* begin SUPPLIED INFORMATION *

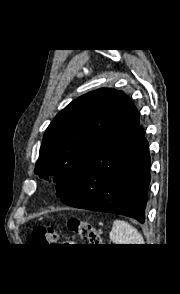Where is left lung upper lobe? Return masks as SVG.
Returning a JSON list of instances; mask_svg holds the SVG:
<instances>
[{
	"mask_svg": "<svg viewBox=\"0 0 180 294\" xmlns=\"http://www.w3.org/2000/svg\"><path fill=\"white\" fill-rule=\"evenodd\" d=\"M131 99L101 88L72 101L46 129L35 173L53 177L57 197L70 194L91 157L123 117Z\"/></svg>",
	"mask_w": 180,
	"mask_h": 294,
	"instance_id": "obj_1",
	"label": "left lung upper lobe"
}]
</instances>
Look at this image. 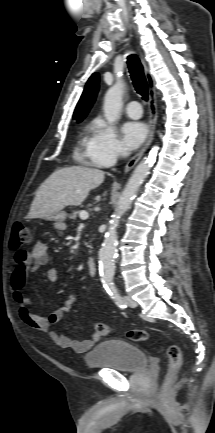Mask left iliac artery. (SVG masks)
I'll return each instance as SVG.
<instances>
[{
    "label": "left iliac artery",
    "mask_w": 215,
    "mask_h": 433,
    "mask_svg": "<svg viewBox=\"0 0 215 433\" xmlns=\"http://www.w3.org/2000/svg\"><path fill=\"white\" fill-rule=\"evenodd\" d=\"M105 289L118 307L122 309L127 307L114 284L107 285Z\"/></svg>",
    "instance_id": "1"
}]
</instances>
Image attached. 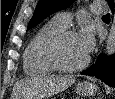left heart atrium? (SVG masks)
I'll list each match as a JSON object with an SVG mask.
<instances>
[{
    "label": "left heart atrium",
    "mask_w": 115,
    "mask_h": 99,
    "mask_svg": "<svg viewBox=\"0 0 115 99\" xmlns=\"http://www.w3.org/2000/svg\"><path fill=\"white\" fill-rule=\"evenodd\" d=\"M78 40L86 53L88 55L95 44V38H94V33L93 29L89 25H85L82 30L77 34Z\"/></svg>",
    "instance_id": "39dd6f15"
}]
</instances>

* end SUPPLIED INFORMATION *
* begin SUPPLIED INFORMATION *

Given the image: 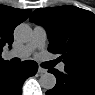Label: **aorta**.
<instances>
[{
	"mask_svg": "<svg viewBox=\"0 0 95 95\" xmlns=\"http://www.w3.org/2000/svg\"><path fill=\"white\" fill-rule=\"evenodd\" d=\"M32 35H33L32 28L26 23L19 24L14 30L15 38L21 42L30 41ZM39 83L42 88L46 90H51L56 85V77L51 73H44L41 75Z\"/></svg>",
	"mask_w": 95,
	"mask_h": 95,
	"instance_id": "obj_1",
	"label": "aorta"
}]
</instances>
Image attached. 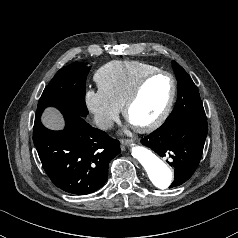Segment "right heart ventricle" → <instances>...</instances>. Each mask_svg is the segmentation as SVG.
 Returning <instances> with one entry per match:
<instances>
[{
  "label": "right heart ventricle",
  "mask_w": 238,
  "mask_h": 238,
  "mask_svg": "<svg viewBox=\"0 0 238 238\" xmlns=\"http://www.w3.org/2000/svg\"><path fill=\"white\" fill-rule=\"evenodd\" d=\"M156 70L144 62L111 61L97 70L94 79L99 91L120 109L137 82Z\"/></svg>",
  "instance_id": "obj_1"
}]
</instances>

* end SUPPLIED INFORMATION *

> _PROBLEM STATEMENT_
How many lines in the items above contain the word "list"? Reply with the number alone.

> _SOLUTION TO THIS PROBLEM_
2